Week 4:(29/08/16)-(02/09/16)

  • Successfully ran the example given by -http://khmer.readthedocs.io/en/v2.0/user/examples.html-. Khmertools work at the very least.
  • Read up on the FASTA and FASTQ formats. Khmer tools can read both. Khmer tools gives problems with large read samples. Best used for small Illumina output.
  • Unsuccessfully tried to generate a script to log the start and end date of mutuals run time. More focus needed.

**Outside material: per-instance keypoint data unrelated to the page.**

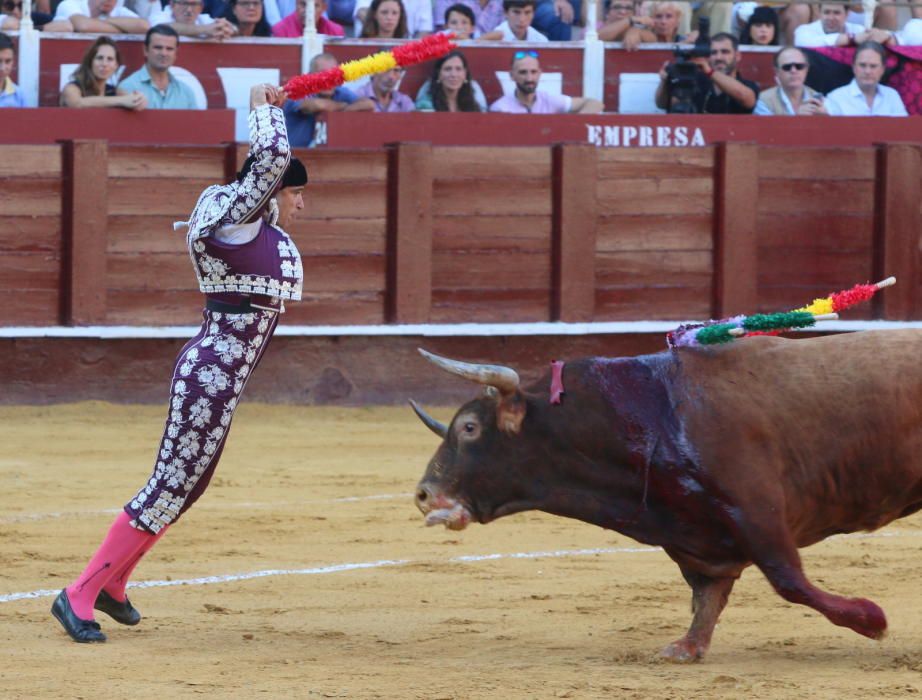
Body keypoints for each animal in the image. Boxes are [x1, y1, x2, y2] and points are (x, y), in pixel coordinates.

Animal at [410, 332, 920, 660]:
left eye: (469, 428)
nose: (424, 494)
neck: (650, 414)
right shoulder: (698, 536)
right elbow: (708, 594)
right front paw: (686, 648)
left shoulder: (758, 512)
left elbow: (788, 580)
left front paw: (872, 620)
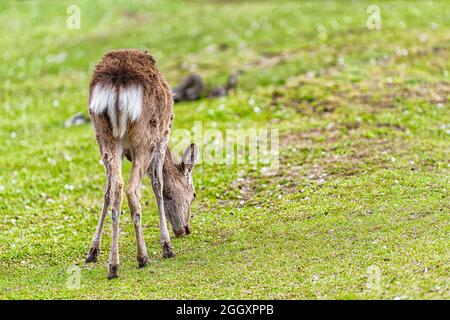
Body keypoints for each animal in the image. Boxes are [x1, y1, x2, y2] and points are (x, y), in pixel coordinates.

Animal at [84, 48, 197, 278]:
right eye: (193, 195)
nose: (185, 229)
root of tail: (118, 83)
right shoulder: (163, 137)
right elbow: (158, 185)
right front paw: (166, 245)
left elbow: (106, 192)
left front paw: (92, 251)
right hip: (146, 137)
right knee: (131, 189)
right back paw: (142, 257)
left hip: (104, 137)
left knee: (116, 187)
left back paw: (113, 264)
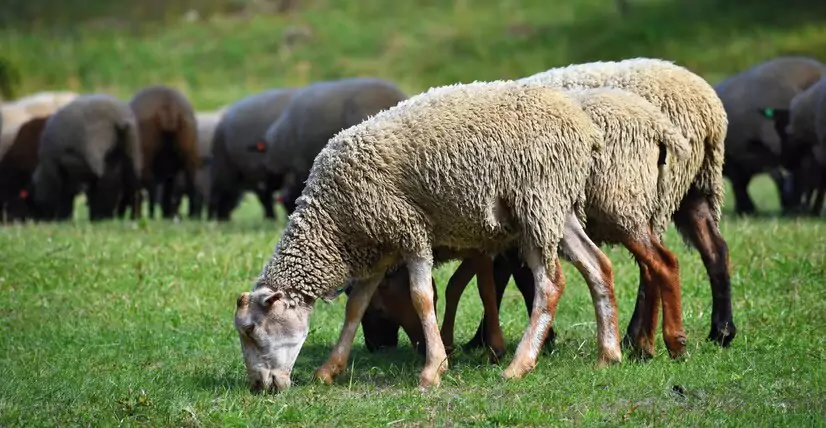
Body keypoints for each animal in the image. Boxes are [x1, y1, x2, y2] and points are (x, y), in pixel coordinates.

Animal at [127, 85, 199, 220]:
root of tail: (167, 104)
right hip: (189, 152)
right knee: (190, 184)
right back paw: (190, 215)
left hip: (146, 156)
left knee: (148, 185)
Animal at [520, 57, 736, 350]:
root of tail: (709, 109)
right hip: (694, 189)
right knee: (714, 250)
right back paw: (721, 331)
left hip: (642, 196)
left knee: (652, 266)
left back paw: (638, 340)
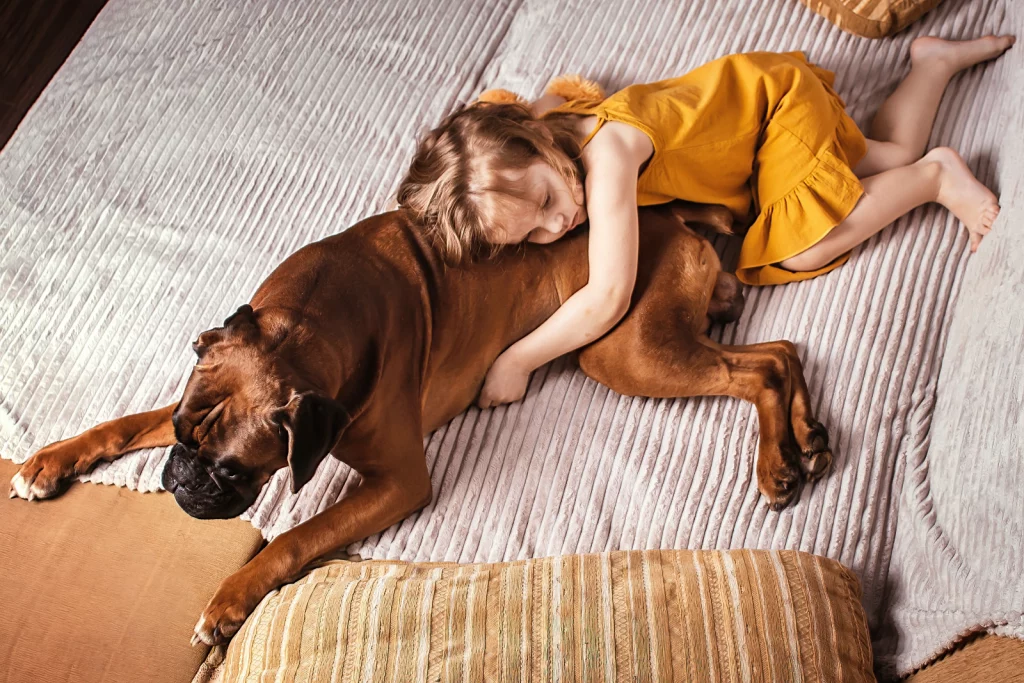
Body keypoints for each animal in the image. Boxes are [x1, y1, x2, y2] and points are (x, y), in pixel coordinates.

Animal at [8, 203, 832, 645]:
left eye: (234, 472)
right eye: (183, 440)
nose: (180, 481)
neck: (306, 324)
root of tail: (670, 212)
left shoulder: (399, 481)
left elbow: (297, 538)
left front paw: (227, 601)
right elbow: (125, 422)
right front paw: (49, 460)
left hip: (623, 351)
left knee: (757, 370)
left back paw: (774, 465)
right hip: (657, 341)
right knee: (781, 352)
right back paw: (807, 442)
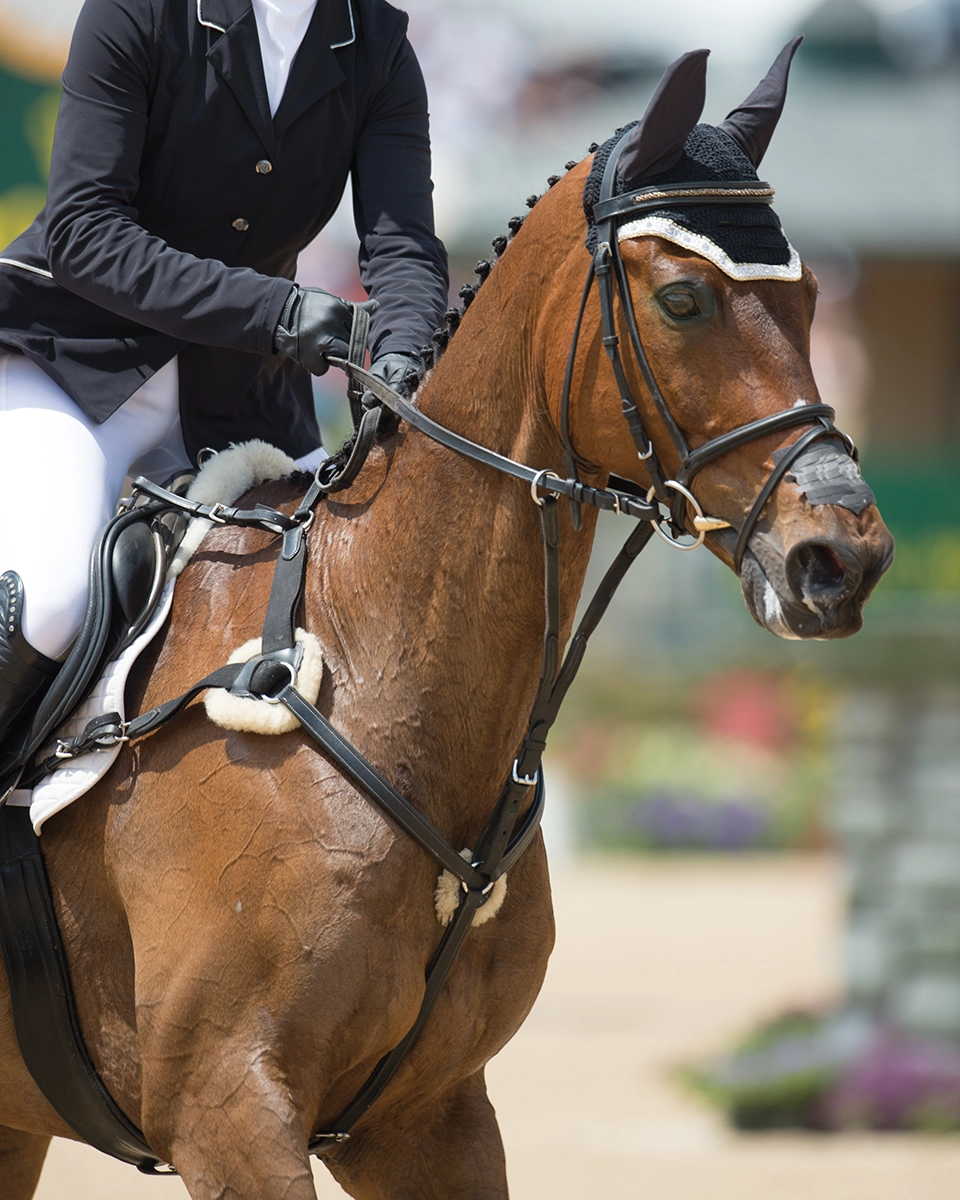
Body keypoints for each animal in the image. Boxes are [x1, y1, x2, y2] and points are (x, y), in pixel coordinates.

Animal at [0, 46, 893, 1200]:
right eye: (684, 298)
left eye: (814, 296)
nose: (844, 560)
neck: (375, 667)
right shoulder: (226, 1109)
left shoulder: (429, 1119)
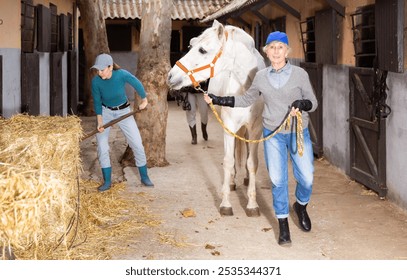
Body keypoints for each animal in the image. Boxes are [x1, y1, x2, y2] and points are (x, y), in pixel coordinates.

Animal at [167, 20, 266, 217]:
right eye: (190, 45)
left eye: (202, 50)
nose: (170, 76)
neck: (246, 88)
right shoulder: (229, 126)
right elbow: (228, 162)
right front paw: (225, 203)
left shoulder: (256, 129)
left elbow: (252, 163)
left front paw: (252, 204)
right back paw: (233, 182)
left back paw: (244, 179)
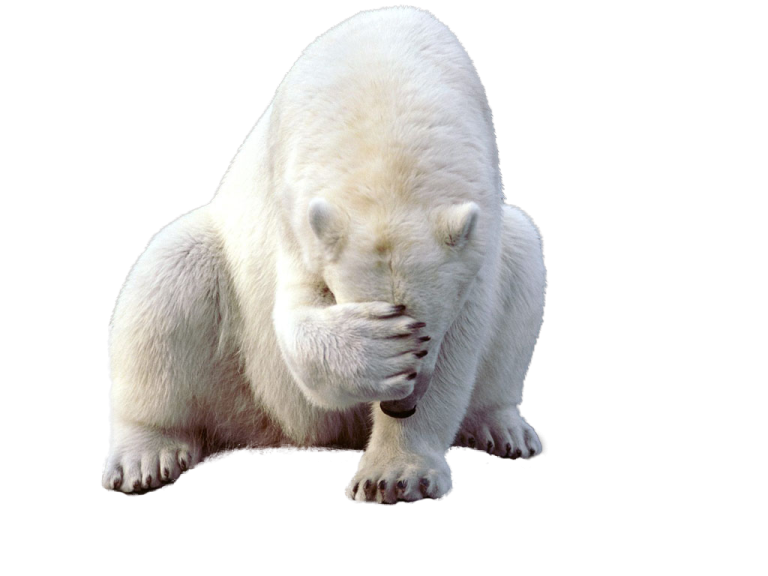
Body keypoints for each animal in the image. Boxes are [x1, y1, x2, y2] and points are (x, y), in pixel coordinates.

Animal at [102, 5, 547, 503]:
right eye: (402, 325)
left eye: (428, 331)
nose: (400, 406)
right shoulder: (294, 208)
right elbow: (294, 317)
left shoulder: (479, 228)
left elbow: (464, 337)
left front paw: (394, 476)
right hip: (233, 356)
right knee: (169, 276)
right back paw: (145, 455)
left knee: (524, 258)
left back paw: (502, 428)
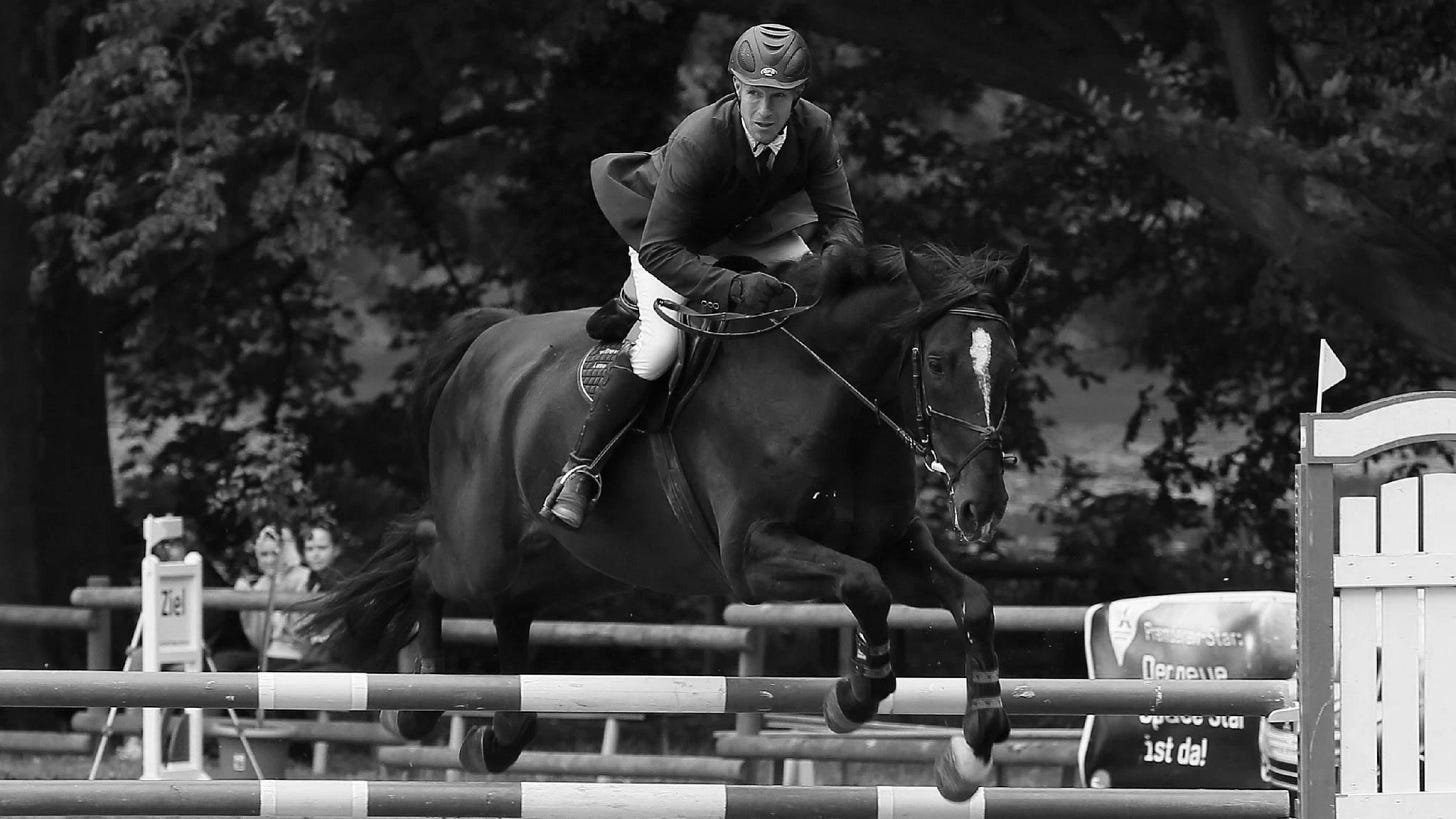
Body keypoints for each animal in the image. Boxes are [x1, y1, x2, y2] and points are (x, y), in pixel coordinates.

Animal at [313, 240, 1030, 798]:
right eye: (936, 362)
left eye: (1011, 364)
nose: (982, 505)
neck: (828, 391)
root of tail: (487, 340)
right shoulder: (752, 555)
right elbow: (865, 587)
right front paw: (852, 697)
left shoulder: (893, 544)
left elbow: (972, 601)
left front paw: (971, 750)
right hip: (481, 550)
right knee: (425, 559)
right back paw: (418, 700)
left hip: (570, 561)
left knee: (510, 608)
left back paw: (500, 735)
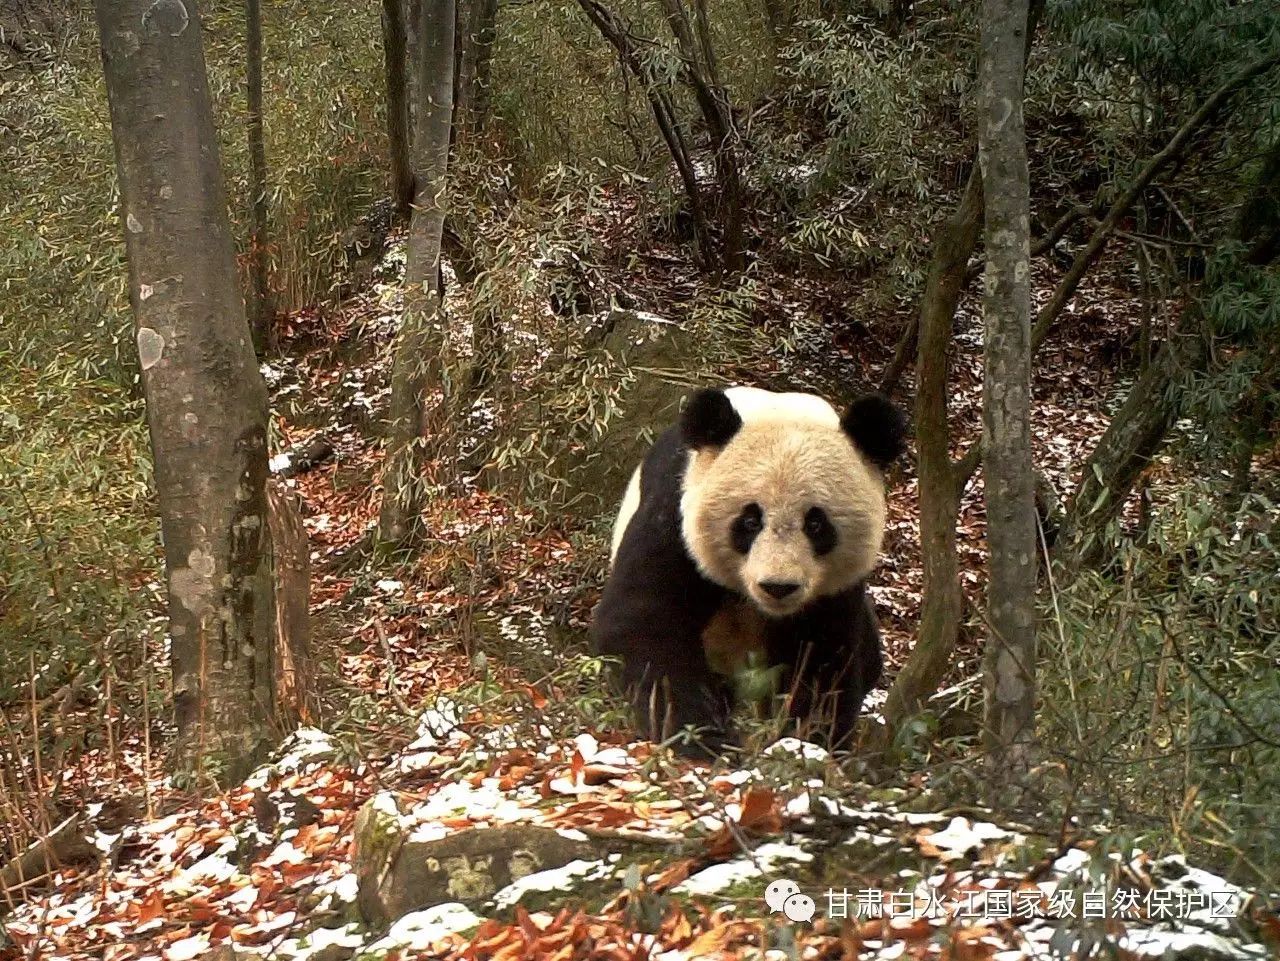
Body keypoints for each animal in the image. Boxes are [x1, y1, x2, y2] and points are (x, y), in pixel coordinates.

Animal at [591, 386, 906, 757]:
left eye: (816, 524)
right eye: (750, 521)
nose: (778, 587)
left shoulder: (835, 588)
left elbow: (824, 655)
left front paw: (807, 740)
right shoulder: (673, 509)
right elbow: (644, 620)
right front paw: (704, 737)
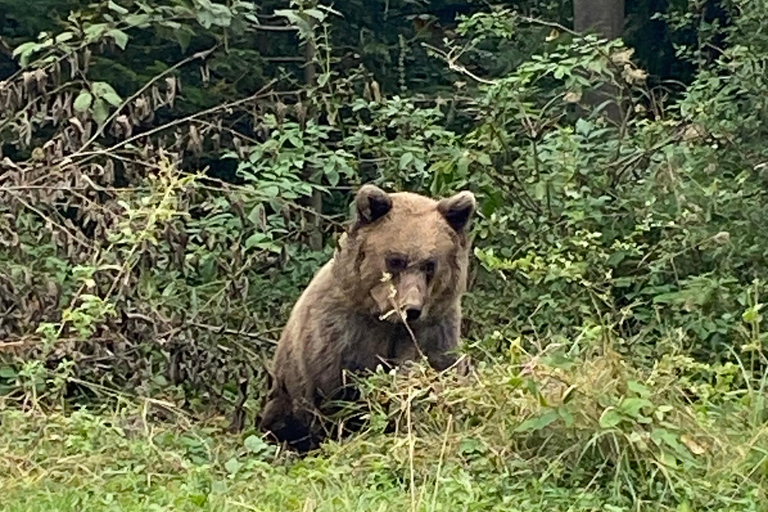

Week 3:(22/08/16)-(26/08/16)

  • Informed that I needed to now generate a De Bruijin graph from a given rna sequence.
  • Research partner informs me that I need to make a weekly report on what I've done every week.
  • Get told that Velvet/Oasis generates a De Bruijin graph from a sequence.
  • Speak to professor to clear confusion.
  • Confusion cleared, were gonna use Khmer tools -http://khmer.readthedocs.io/en/v2.0/- and posibly trinity -https://github.com/trinityrnaseq/trinityrnaseq/wiki- to generate the graph.
  • Created a place holder weekly report to post to be replaced later (if you see this it means I've replaced it).
  • Install Khmer tools on Hulk the lab server Ive been granted access to.
  • Next week read up khmer tools and trinity in detail.

Week 2:(15/08/16)-(19/08/16)

  • Read up on bioinformatics algorithms.
  • Read the sample code the professor sent me.
  • Start reading up on multithreaded in C++.
  • Start reading on how to extend C++ code to python.

Week 1:(8/08/16)-(12/08/16)

  • Learn what thing I need to do.
  • Start expanding vocabulary.
  • Learn what on earth is a k-hmer.